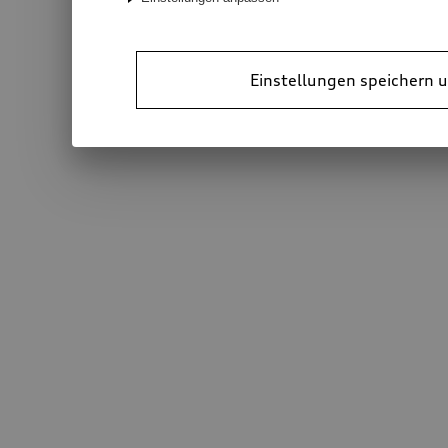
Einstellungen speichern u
-=-=-=-=-
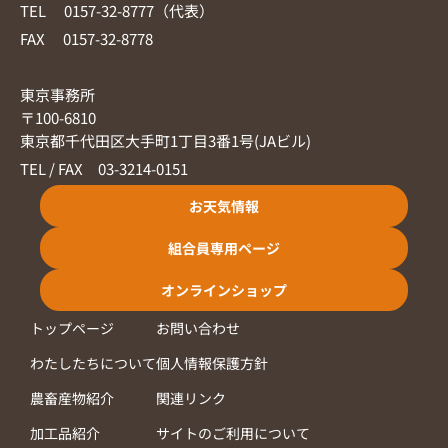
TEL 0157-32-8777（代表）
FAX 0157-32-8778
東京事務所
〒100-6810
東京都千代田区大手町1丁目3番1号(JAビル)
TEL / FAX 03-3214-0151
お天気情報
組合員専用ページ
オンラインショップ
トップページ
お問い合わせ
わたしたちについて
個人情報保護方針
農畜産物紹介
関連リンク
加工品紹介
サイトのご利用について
-=-=-=-=-
→ ASSIGNED TASK
Would you print exactly and only the lines of the material above that run from the line with "TEL / FAX 03-3214-0151" through the line with "サイトのご利用について", both included?

→ RESULT OF THIS EXERCISE
TEL / FAX 03-3214-0151
お天気情報
組合員専用ページ
オンラインショップ
トップページ
お問い合わせ
わたしたちについて
個人情報保護方針
農畜産物紹介
関連リンク
加工品紹介
サイトのご利用について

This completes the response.